By Maryclaire Dale, AP
Tuesday, September 7, 2010

APNewsBreak: Philly housing director suing board

PHILADELPHIA — Philadelphia’s embattled housing director is suing the city agency as he fights to keep his job amid money woes and a string of sexual harassment complaints, his lawyer said.

The federal suit filed Tuesday accuses the Philadelphia Housing Authority of breaching Carl Greene’s contract and violating his due process rights, lawyer Clifford Haines said.

Greene, on the job 12 years, earned $350,000 last year running the nation’s fourth largest housing agency.

The Philadelphia Housing Authority board and others are investigating how four sexual harassment settlements involving Greene, totaling nearly $900,000, were kept secret for years. Women who worked for Greene said he groped them, demanded sexual favors for promotions and retaliated if they refused him.

Greene has also faced a $50,000 IRS tax lien on outside work and a foreclosure proceedings on his $615,000 townhouse this year. Both debts have since been repaid.

“A court of law is the only place I know of where allegations of the kind alluded to here can be proven — and I’m not talking about delinquent taxes or mortgage payments,” lawyer Clifford Haines said Tuesday in a statement. “Those facts are a given and have no bearing on what Carl Greene did or didn’t do at PHA.”

Greene, 53, has been in an out-of-state medical facility for several weeks to be treated for undisclosed problems, according to Haines.

Greene, in an Aug. 23 letter to the board, said he expected to resume his duties on Sept. 13. He has two years left on his contract.
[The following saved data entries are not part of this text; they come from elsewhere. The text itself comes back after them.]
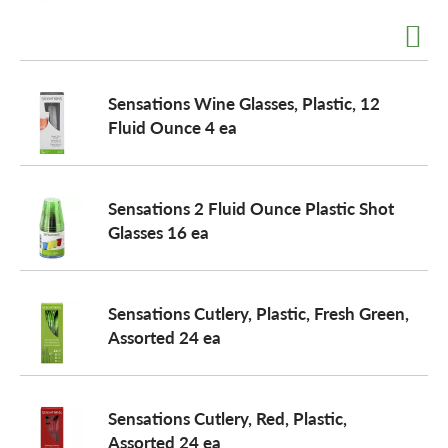
a
Sensations Wine Glasses, Plastic, 12
v
Fluid Ounce 4 ea
i
Sensations 2 Fluid Ounce Plastic Shot
Glasses 16 ea
g
a
Sensations Cutlery, Plastic, Fresh Green,
Assorted 24 ea
t
Sensations Cutlery, Red, Plastic,
i
Assorted 24 ea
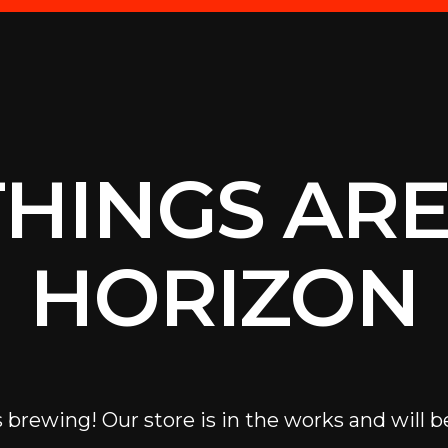
THINGS ARE
HORIZON
 brewing! Our store is in the works and will b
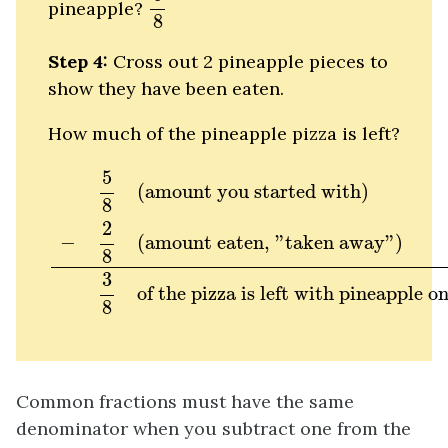
pineapple?
8
Step 4:
Cross out 2 pineapple pieces to
show they have been eaten.
How much of the pineapple pizza is left?
5
8
(amount you started with)
−
2
8
(amount e
5
(amount you started with)
8
2
−
(amount eaten, "taken away")
8
3
of the pizza is left with pineapple on
8
Common fractions must have the same
denominator when you subtract one from the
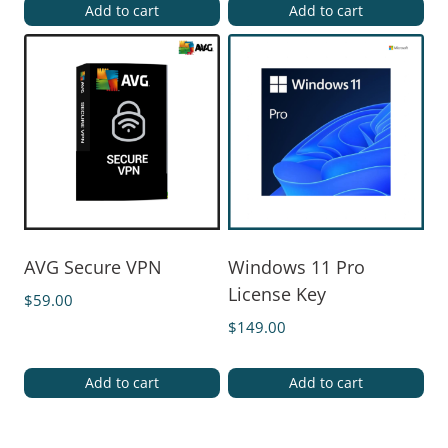
Add to cart
Add to cart
AVG Secure VPN
Windows 11 Pro
License Key
$
59.00
$
149.00
Add to cart
Add to cart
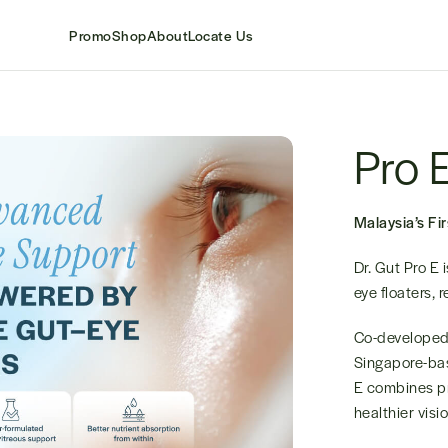
Promo
Shop
About
Locate Us
Pro 
Malaysia’s Fi
Dr. Gut Pro E 
eye floaters, 
Co-developed 
Singapore-bas
E combines pr
healthier visi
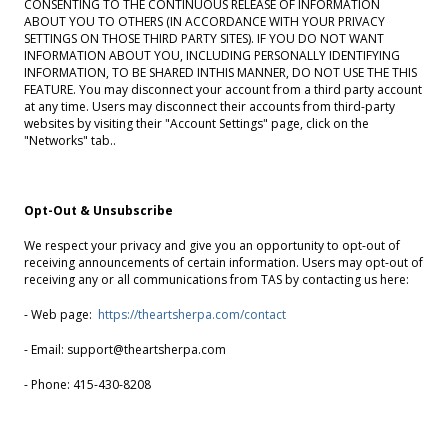
CONSENTING TO THE CONTINUOUS RELEASE OF INFORMATION
ABOUT YOU TO OTHERS (IN ACCORDANCE WITH YOUR PRIVACY
SETTINGS ON THOSE THIRD PARTY SITES). IF YOU DO NOT WANT
INFORMATION ABOUT YOU, INCLUDING PERSONALLY IDENTIFYING
INFORMATION, TO BE SHARED INTHIS MANNER, DO NOT USE THE THIS
FEATURE. You may disconnect your account from a third party account
at any time. Users may disconnect their accounts from third-party
websites by visiting their "Account Settings" page, click on the
"Networks" tab..
Opt-Out & Unsubscribe
We respect your privacy and give you an opportunity to opt-out of
receiving announcements of certain information. Users may opt-out of
receiving any or all communications from TAS by contacting us here:
- Web page:
https://theartsherpa.com/contact
- Email: support@theartsherpa.com
- Phone: 415-430-8208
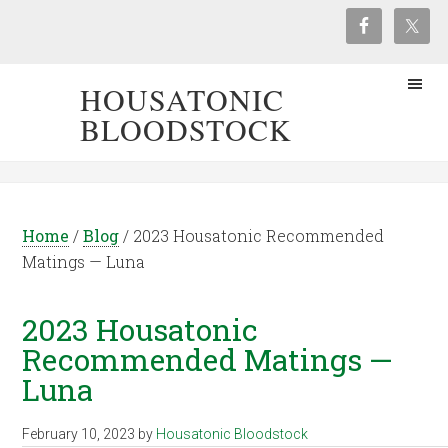
HOUSATONIC
BLOODSTOCK
Home
/
Blog
/
2023 Housatonic Recommended
Matings — Luna
2023 Housatonic
Recommended Matings —
Luna
February 10, 2023
by
Housatonic Bloodstock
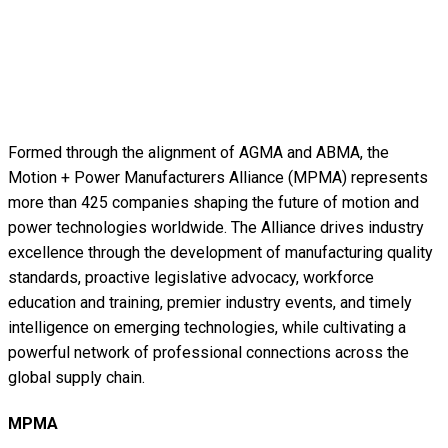
Formed through the alignment of AGMA and ABMA, the
Motion + Power Manufacturers Alliance (MPMA) represents
more than 425 companies shaping the future of motion and
power technologies worldwide. The Alliance drives industry
excellence through the development of manufacturing quality
standards, proactive legislative advocacy, workforce
education and training, premier industry events, and timely
intelligence on emerging technologies, while cultivating a
powerful network of professional connections across the
global supply chain.
MPMA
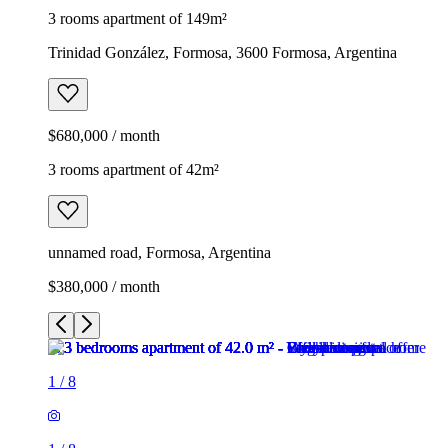
3 rooms apartment of 149m²
Trinidad González, Formosa, 3600 Formosa, Argentina
$680,000 / month
3 rooms apartment of 42m²
unnamed road, Formosa, Argentina
$380,000 / month
1
/
8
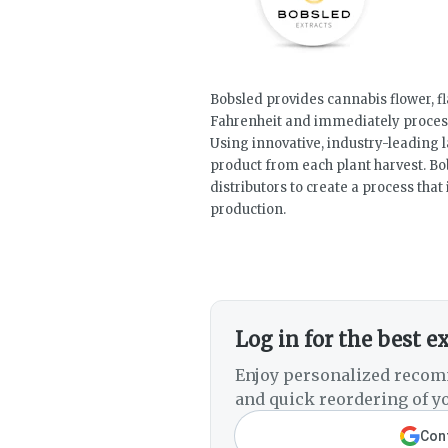
Bobsled provides cannabis flower, fl
Fahrenheit and immediately process
Using innovative, industry-leading
product from each plant harvest. Bo
distributors to create a process tha
production.
Log in for the best e
Enjoy personalized recom
and quick reordering of yo
Cont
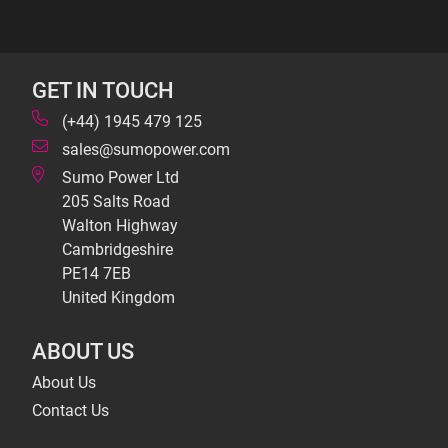
GET IN TOUCH
(+44) 1945 479 125
sales@sumopower.com
Sumo Power Ltd
205 Salts Road
Walton Highway
Cambridgeshire
PE14 7EB
United Kingdom
ABOUT US
About Us
Contact Us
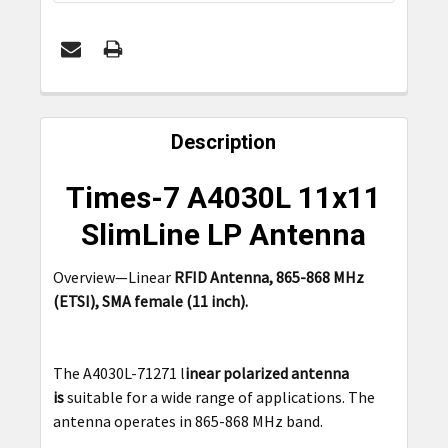
FREQUENTLY
BOUGHT
Description
TOGETHER:
Times-7 A4030L 11x11
SELECT
SlimLine LP Antenna
ALL
Overview—Linear
RFID Antenna, 865-868 MHz
ADD
(ETSI), SMA female (11 inch).
SELECTED
TO CART
The A4030L-71271 l
inear polarized antenna
is
suitable for a wide range of applications. The
antenna operates in 865-868 MHz band.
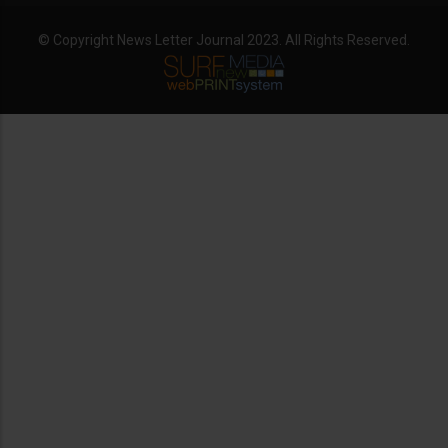
© Copyright News Letter Journal 2023. All Rights Reserved.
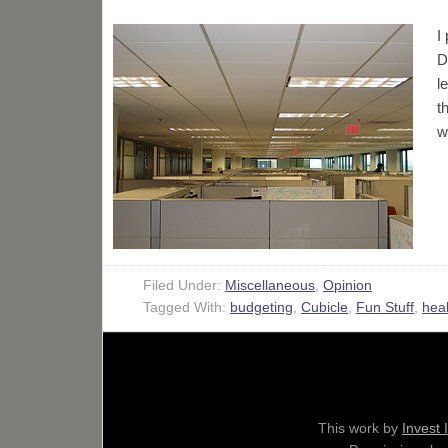
I
D
l
t
w
Filed Under:
Miscellaneous
,
Opinion
Tagged With:
budgeting
,
Cubicle
,
Fun Stuff
,
heal
This work by
Invest 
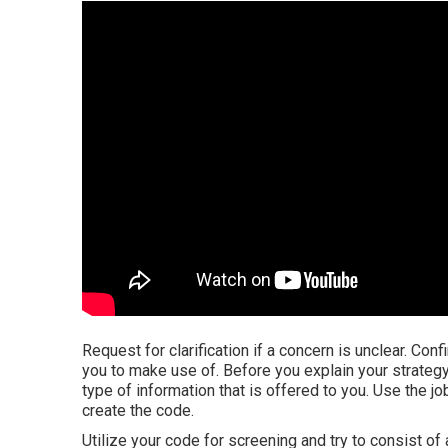
Request for clarification if a concern is unclear. Con
you to make use of. Before you explain your strategy
type of information that is offered to you. Use the jo
create the code.
Utilize your code for screening and try to consist of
But the five board members, led by former Mayor John F. Street, voted unanimously on Aug. 26 to put him on indefinite leave while they investigate how the sexual harassment complaints — and payments — were kept secret. The board is supposed to approve any payments over $100,000.
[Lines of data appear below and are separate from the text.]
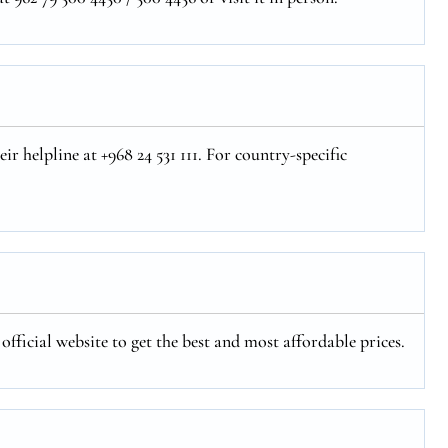
r helpline at +968 24 531 111. For country-specific
fficial website to get the best and most affordable prices.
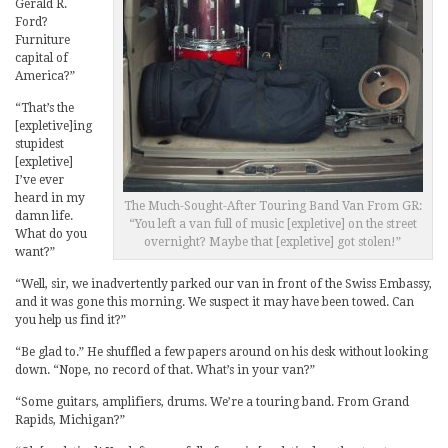
Gerald R.
Ford?
Furniture
capital of
America?”
“That’s the
[expletive]ing
stupidest
[expletive]
I’ve ever
heard in my
The Much-Sought-After Touring Band Van From GR:
damn life.
“You left a van full of music [expletive] on the street
What do you
overnight? Maybe that [expletive] got stolen!”
want?”
“Well, sir, we inadvertently parked our van in front of the Swiss Embassy,
and it was gone this morning. We suspect it may have been towed. Can
you help us find it?”
“Be glad to.” He shuffled a few papers around on his desk without looking
down. “Nope, no record of that. What’s in your van?”
“Some guitars, amplifiers, drums. We’re a touring band. From Grand
Rapids, Michigan?”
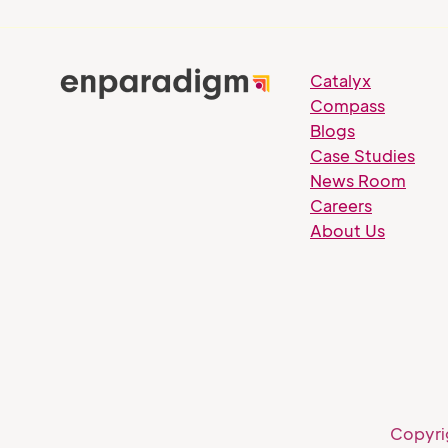
Catalyx
Compass
Blogs
Case Studies
News Room
Careers
About Us
Copyri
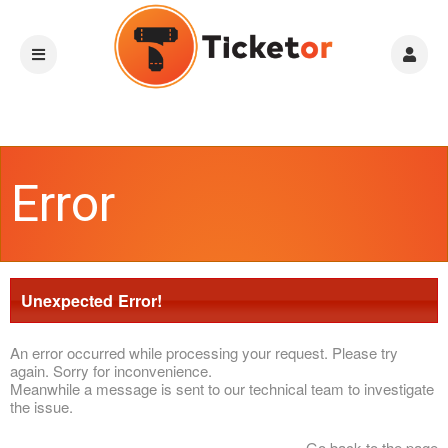
Error
Unexpected Error!
An error occurred while processing your request. Please try
again. Sorry for inconvenience.
Meanwhile a message is sent to our technical team to investigate
the issue.
Go back to the page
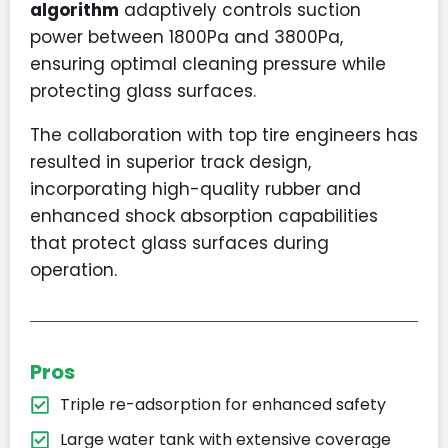
algorithm
adaptively controls suction
power between 1800Pa and 3800Pa,
ensuring optimal cleaning pressure while
protecting glass surfaces.
The collaboration with top tire engineers has
resulted in superior track design,
incorporating high-quality rubber and
enhanced shock absorption capabilities
that protect glass surfaces during
operation.
Pros
Triple re-adsorption for enhanced safety
Large water tank with extensive coverage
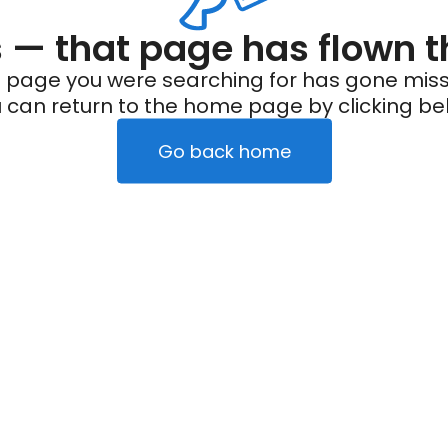
— that page has flown t
 page you were searching for has gone miss
 can return to the home page by clicking be
Go back home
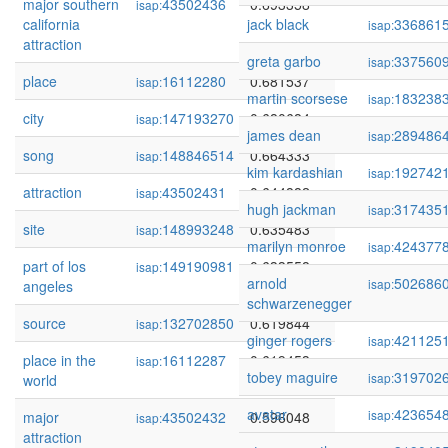
major southern
43502436
0.693358
isap:
california
jack black
336861
isap:
attraction
greta garbo
337560
isap:
place
16112280
0.681537
isap:
martin scorsese
183238
isap:
city
147193270
0.680684
isap:
james dean
289486
isap:
song
148846514
0.664333
isap:
kim kardashian
192742
isap:
attraction
43502431
0.644882
isap:
hugh jackman
317435
isap:
site
148993248
0.635483
isap:
marilyn monroe
424377
isap:
part of los
149190981
0.633558
isap:
arnold
502686
isap:
angeles
schwarzenegger
source
132702850
0.619844
isap:
ginger rogers
421125
isap:
place in the
16112287
0.619453
isap:
tobey maguire
319702
isap:
world
avatar
423654
isap:
major
43502432
0.596048
isap:
attraction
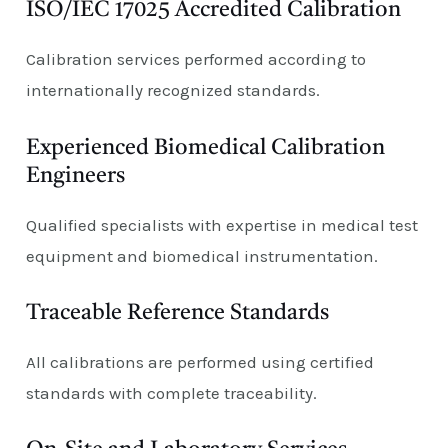
ISO/IEC 17025 Accredited Calibration
Calibration services performed according to
internationally recognized standards.
Experienced Biomedical Calibration
Engineers
Qualified specialists with expertise in medical test
equipment and biomedical instrumentation.
Traceable Reference Standards
All calibrations are performed using certified
standards with complete traceability.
“If and/or when we establish the conspiracy to withhold this information from the board, we must then decide if this action violates the contract. If it does we must then decide if it — and all the other circumstances surrounding Mr. Greene — warrant his being terminated for cause,” Street told The Associated Press in a recent e-mail.

Street had long praised Greene as one of the country’s best housing executives, and initially reserved judgment on the financial woes. But after the harassment complaints surfaced, his support ended.

“He could have built a billion houses, but if he sexually harassed one woman on the staff, he’s gone.” Street bellowed to reporters at the Aug. 26 meeting.

Haines complains that Greene, instead of due process, has gotten nothing but an offer to collect his belongings.

“Even Street acknowledged that Greene was operating the finest housing authority in America when all of these putative allegations of wrongdoing were supposed to be going on,” Haines said in the statement Tuesday. “That signals loud and clear that whatever Street or others claim Carl did has had absolutely no impact on the operation of PHA.”

Current Mayor Michael Nutter has questioned the board’s oversight of Greene, putting Street, his predecessor, on the defensive.

“Because Street’s own motives are in question here, we think this fiasco needs the supervision of the courts,” Haines said.